I'm trying to add a new column to a dataframe (dfA
) based on values from another dataframe (dfB
):
s = dfA['value'].tolist()
dfB['value'] = dfB['text_bod'].str.contains('|'.join(s))
Can progress_map
be used with this setup?
dfB['value] = 'dfB['text_bod].progress_map(func)'
Or is there some other way tqdm can be implemented?
Alternative method using FlashText:
from flashtext import KeywordProcessor
s = dfA['value'].tolist()
processor = KeywordProcessor()
processor.add_keywords_from_list(s)
dfB['value'] = dfB['text_bod'].progress_map(lambda x: processor.extract_keywords(x))
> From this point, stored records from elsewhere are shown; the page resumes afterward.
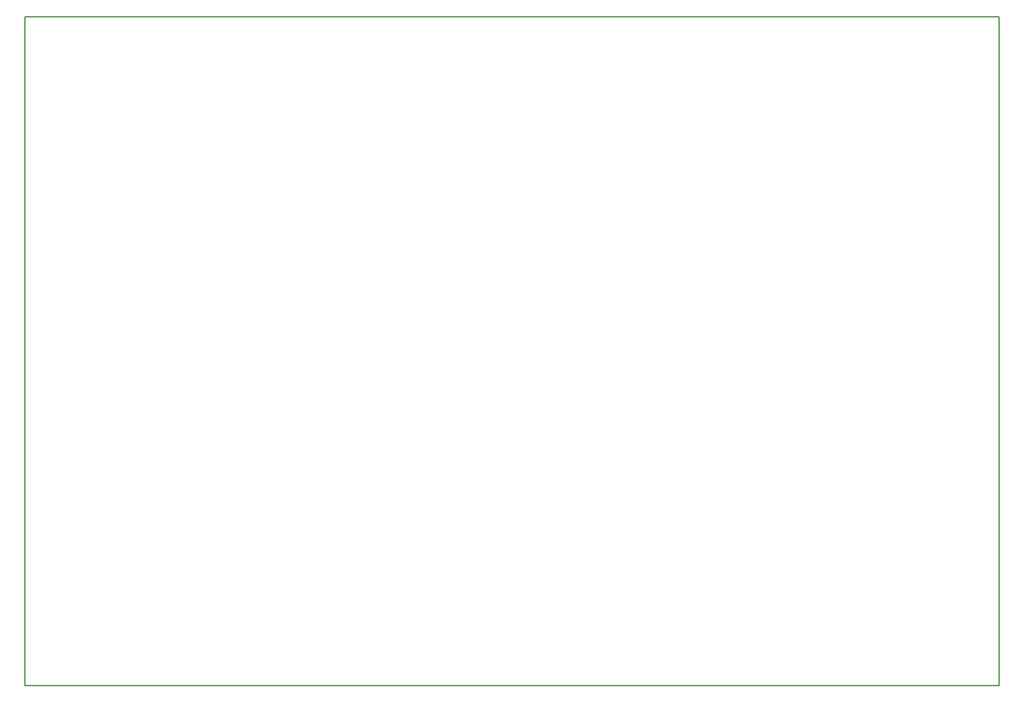
<source format=gbr>
%TF.GenerationSoftware,KiCad,Pcbnew,(7.0.0-0)*%
%TF.CreationDate,2024-05-26T10:43:25+02:00*%
%TF.ProjectId,SwitchFoil,53776974-6368-4466-9f69-6c2e6b696361,rev?*%
%TF.SameCoordinates,Original*%
%TF.FileFunction,OtherDrawing,Comment*%
%FSLAX46Y46*%
G04 Gerber Fmt 4.6, Leading zero omitted, Abs format (unit mm)*
G04 Created by KiCad (PCBNEW (7.0.0-0)) date 2024-05-26 10:43:25*
%MOMM*%
%LPD*%
G01*
G04 APERTURE LIST*
%ADD10C,0.150000*%
G04 APERTURE END LIST*
D10*
X83603881Y-56091852D02*
X216103881Y-56091852D01*
X216103881Y-56091852D02*
X216103881Y-147091852D01*
X216103881Y-147091852D02*
X83603881Y-147091852D01*
X83603881Y-147091852D02*
X83603881Y-56091852D01*
M02*

</source>
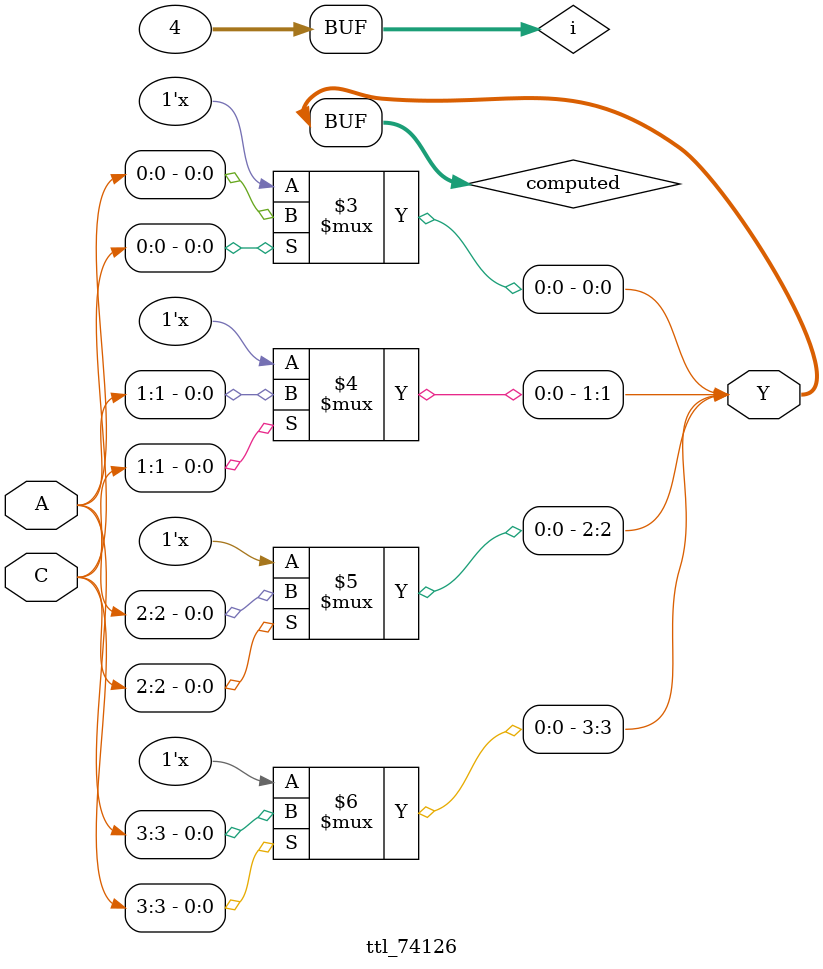
<source format=v>

module ttl_74126 #(parameter BLOCKS = 4, DELAY_RISE = 0, DELAY_FALL = 0)
(
  input [BLOCKS-1:0] C,
  input [BLOCKS-1:0] A,
  output [BLOCKS-1:0] Y
);

//------------------------------------------------//
integer i;
reg [BLOCKS-1:0] computed;

always @(*)
begin
  for (i = 0; i < BLOCKS; i++)
    computed[i] = C[i] ? A[i] : 1'bZ;
end
//------------------------------------------------//

assign #(DELAY_RISE, DELAY_FALL) Y = computed;

endmodule

</source>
Not aware of a str.contains
way, but you can use progress_map
with a callback that does the exact same thing, but with re.search
:
import re
dfB['value'] = dfB['text_bod'].progress_map(
lambda x: bool(re.search('|'.join(s), x))
)
As a function, you can use
def extract(x, p):
m = p.search(x)
if m:
return m.groups(0)
return np.nan
p = re.compile('|'.join(s))
dfB['value'] = dfB['text_bod'].progress_map(lambda x: extract(x, p))
This should allow you greater flexibility than a lambda.